HLAI micropolymorphisms alter direct interactions with the RM9-Nef peptide, explaining differences in pHLAI stability and overall epitope presentation

We next analyzed the structures of HLA-B*07:02, HLA-B*42:01, HLA-B*42:02 and HLA-B*81:01 in complex with the well characterised RM9-Nef epitope. Pro2 and Met9 acted as primary anchor residues and Arg1, Val4 and Arg7 pointed away from the groove for potential TCR interactions (Figure 4A). The total number of contacts, buried surface area and surface complementarities were comparable in all four structures (Table 3). Although the overall conformation of the RM9-Nef peptide backbone was similar for all 4 HLAI molecules, we observed important differences in the side chain orientations that could potentially impact T-cell recognition and viral escape, as detailed below.

Figure 4
figure 4

HLAI polymorphisms contribute to differences in the fine presentation mode of RM9-Nef. Comparison of the presentation modes of HLA-B*07:02-RM9 (green sticks), HLA-B*81:01-RM9 (orange sticks), HLA-B*42:01-RM9 (yellow sticks) and HLA-B*42:02-RM9 (pink sticks), the HLAI binding groove is shown as grey cartoon. (A) Structural alignment of HLA-B*07:02-RM9, HLA-B*81:01-RM9, HLA-B*42:01-RM9 and HLA-B*42:02-RM9 peptide conformations showing differences around peptide residues Arg1, Leu6 and Arg7 (black arrows pointing up indicate that the corresponding residue is solvent exposed and available for TCR contact, black arrows pointing down indicate that the corresponding residue is buried in the HLA groove; no arrow indicates a position between solvent exposed and buried).

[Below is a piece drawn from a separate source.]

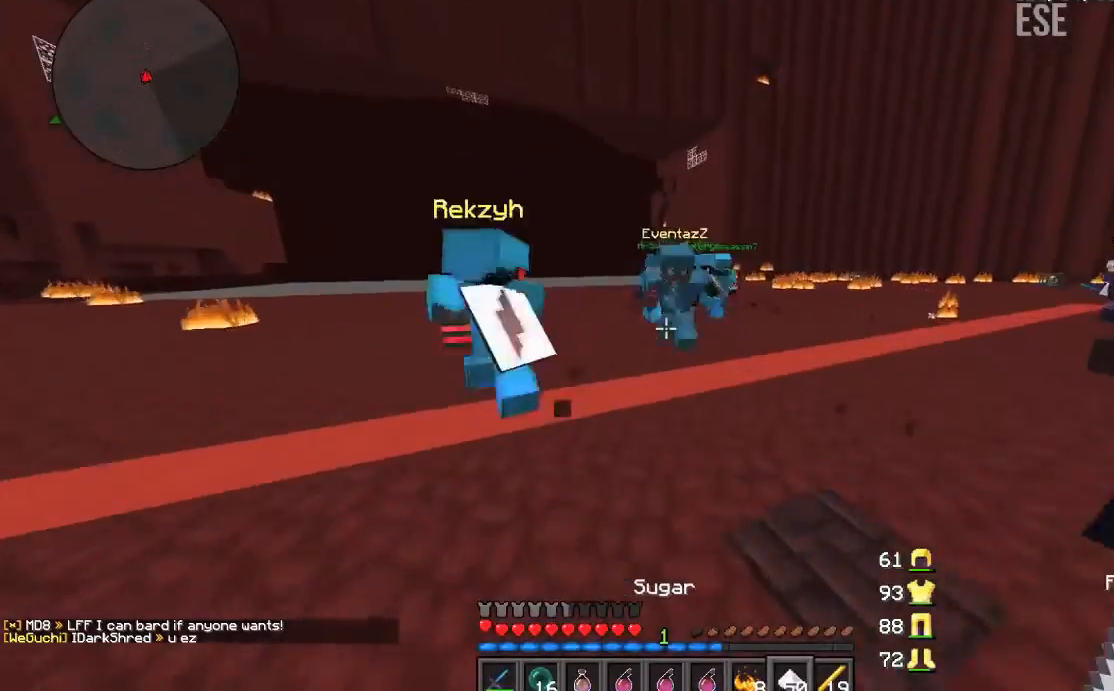
{"keys": ["d", "w"], "mouse": [], "events": [[200, "d", "down"]]}
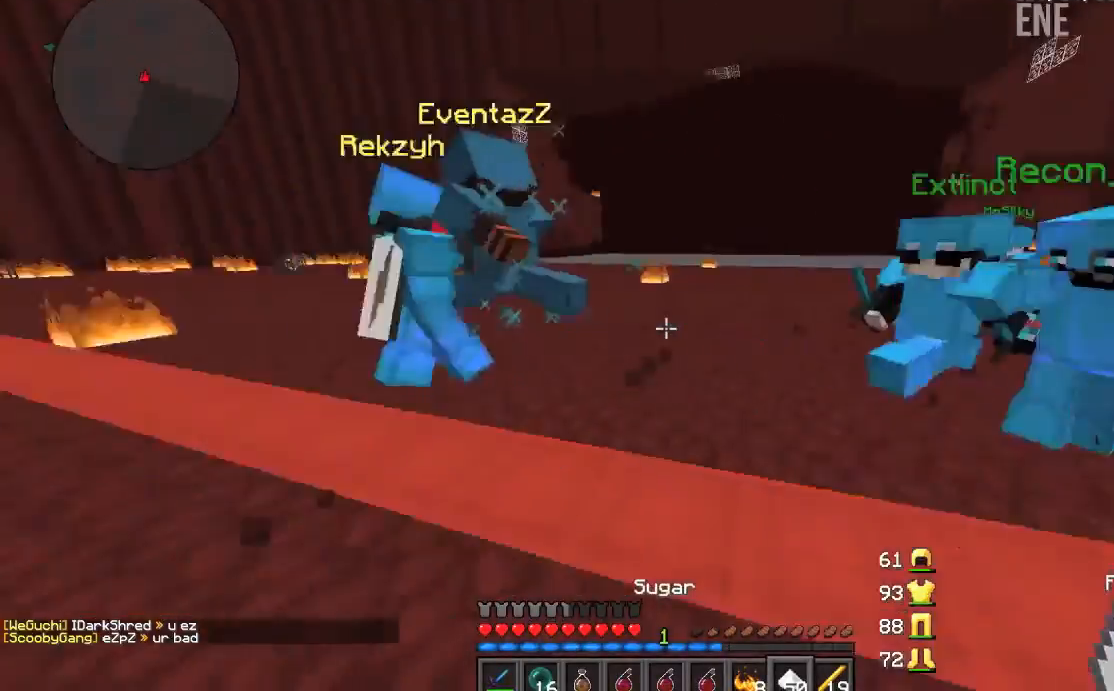
{"keys": ["d", "w"], "mouse": [], "events": [[167, "d", "up"], [301, "d", "down"]]}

The position of the circled residue (Leu6) may be important to explain differential escape when presented by different HLAIs. (B) RM9-Nef residue Leu6 undergoes a 3 Å shift in position in the HLA-B*81:01 structure compared to HLA-B*42:01 and HLA-B*42:02. (C) HLA-B*81:01 contains a Leu at position 156 compared to Arg in HLA-B*07:02 and Asp in HLA-B*42:01 and HLA-B*42:02. This polymorphism alters the interactions between RM9-Nef residue Leu6 and the different HLAIs contributing towards its conformational heterogeneity. (D) HLA-B*81:01 contains a Leu at position 147 compared to Trp in HLA-B*07:02, HLA-B*42:01 and HLA-B*42:02. This polymorphism reduces the interactions between residues Pro8 and Met9 in the peptide and HLA-B*81:01 compared to the other HLAIs. (E) HLA-B*42:02 contains a His at position 9 compared to Tyr in HLA-B*07:02, HLA-B*81:01 and HLA-B*42:01. This polymorphism reduces the interactions between residue Pro2 in the peptide and HLA-B*42:02 compared to the other HLAIs.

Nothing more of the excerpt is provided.